I could arrange that!
You could? Cool!
In that case I will relegate all the business decisions that need to be made to you, and my job will purely consist of the very important task of deciding in what assets the company invests in and who is going to take care of them. That's a very important job after all, and I will probably have no time for anything else.
Ok, here you go coming down on my brilliant ideas, again.
Well, it wasn't that brilliant because 'wealth' is not something that can be easily measured in one way or another. If you tax only one way to define wealth, all the rest will be just one gaping hole in the taxsystem. If you define wealth as the number of dollars someone has, they will trade in their dollars for something else. If you define it by the number of cows, people will instead buy donkeys. People already put their homes on the name of their firms or on the name of members of the family to avoid taxes.
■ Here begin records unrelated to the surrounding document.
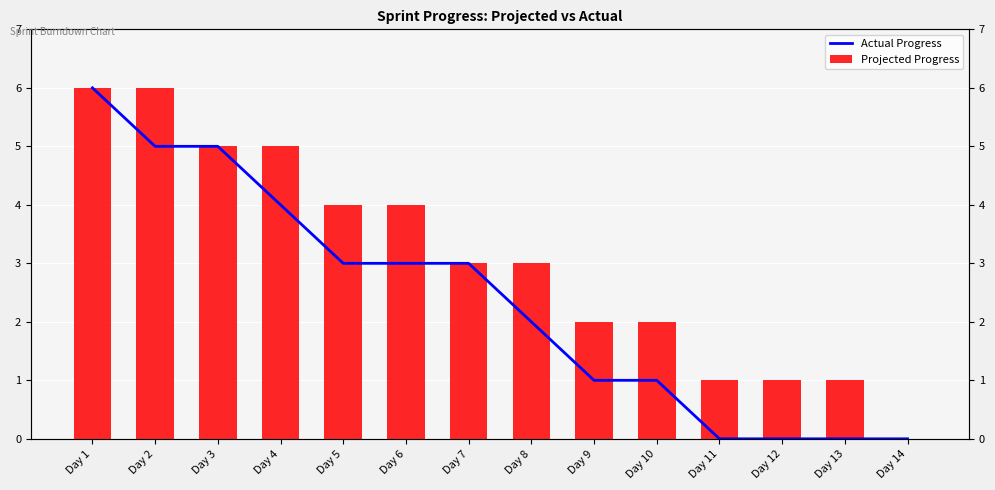

List the series in order of their peak value, highest first.

Actual Progress, Projected Progress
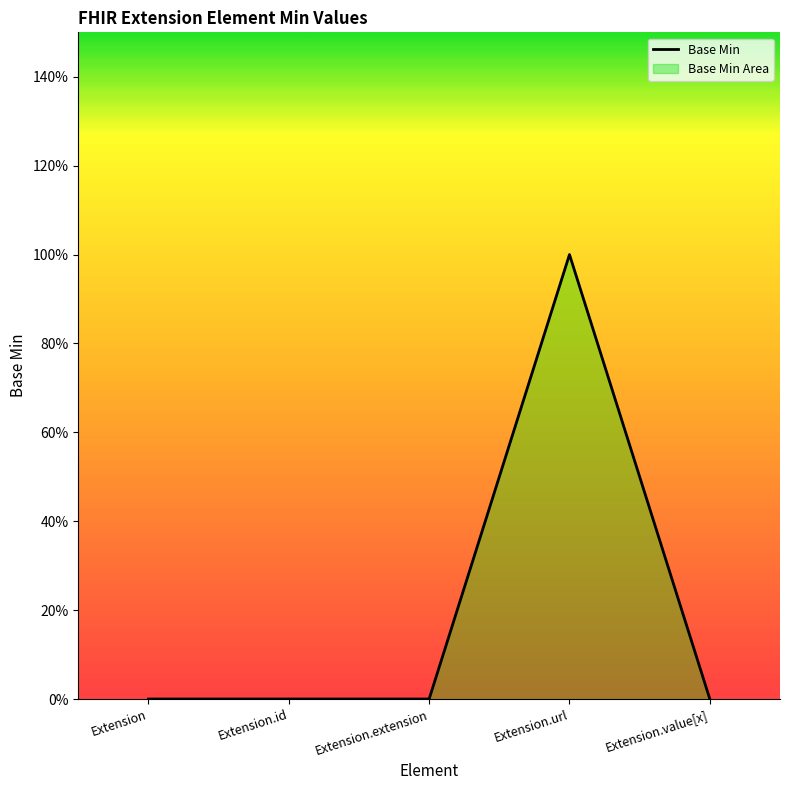

At which label is the value closest to 0?

Extension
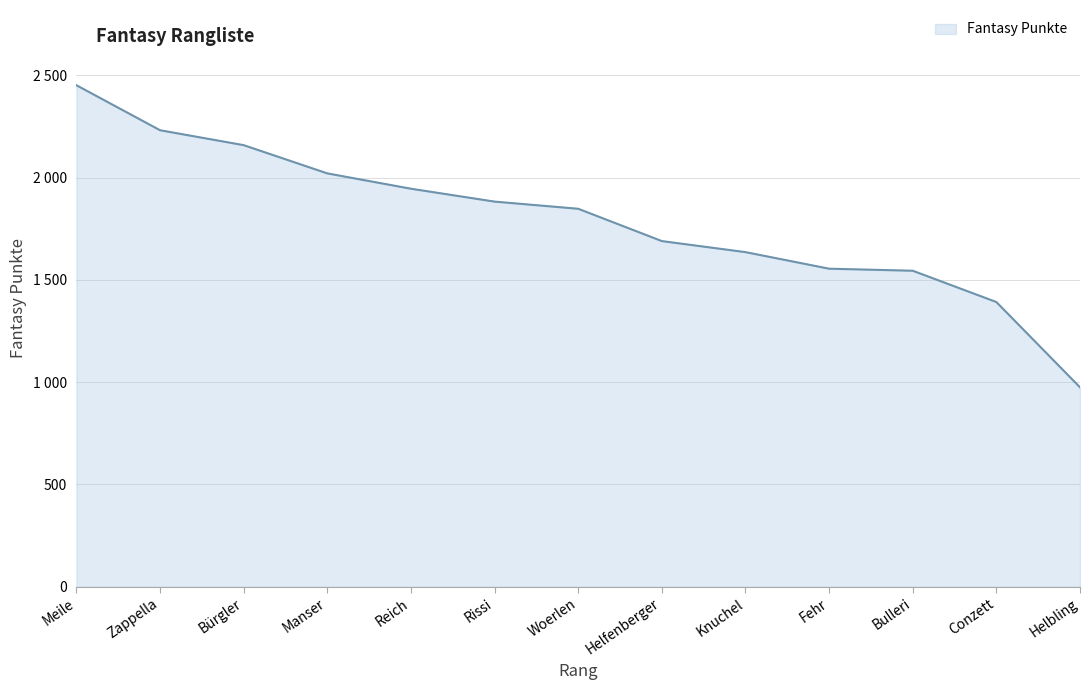

Does the chart display data point markers on the line(s)?

No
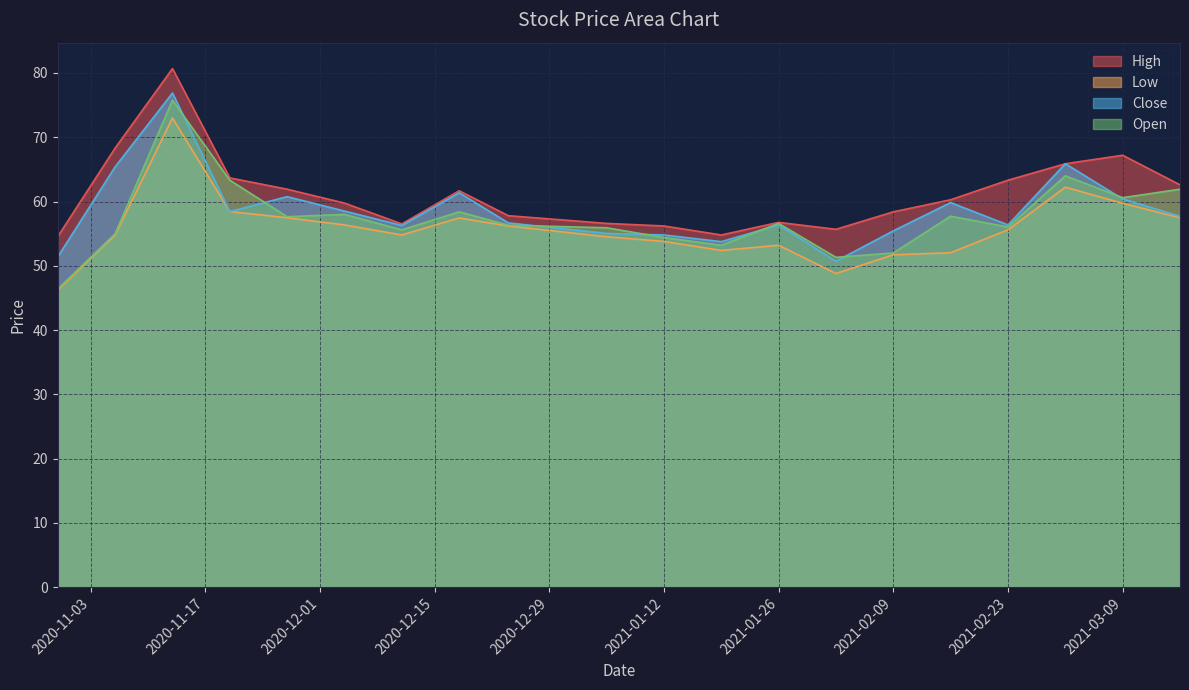

What is the smallest value displayed?

46.2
That's the real reason taxes are complicated. Some people try to avoid them and others try to get as much of it as they can. They end up in an evolutionary arms race, with one making things more complicated for the other. It's a bit like a snake needing to become more venomous to be able to kill a rodent, that becomes increasingly more resistent to the venom of the snake. You can decide for yourself who is snake and who rodent.
Of course in such an arms race, only individual battles are won. On both sides more and more energy is needed to just maintain the status quo. None of the sides can just decide it doesn't want to play anymore. In the government versus tax-evader battle, it means that the complexity of the system is only going to grow. It's 9000 pages now. Don't bet on that it will be fewer in the future.
Another reason I suspect why taxsystems are so incredibly complex is because of the politicians constantly promising to make it simpler. Trying to simplify something that is inherently complex, is not easy. Whatever plans they have, those will have to be changed. There will have to be exceptions to the rules, and rules ruling the exceptions. Everytime anyone wants to simplify things, they will be adding another layer of complexity. It is easy to shout some simple idea you think it should be based on, getting it implimented in a way that is actually going to work and doesn't hurt so many people that they will protest, or make it too easy to avoid it is a very different matter.
The people who are constantly demanding that taxes should be simplified, should also ask themselves whether they want things to be simplified for the taxpayers or making it run on a smaller bureaucracy. The two things don't always go hand in hand: the assembler programming language is very simple and runs on simple computers, but on the user side it is not easy getting anything done. Windows is very bloated and complex, but for the user it is much easier. Similarly, making it easier for the average taxpayer to calculate their taxes does not necessarily mean the bureaucracy to make it simpler for him will be smaller. I suspect quite the opposite.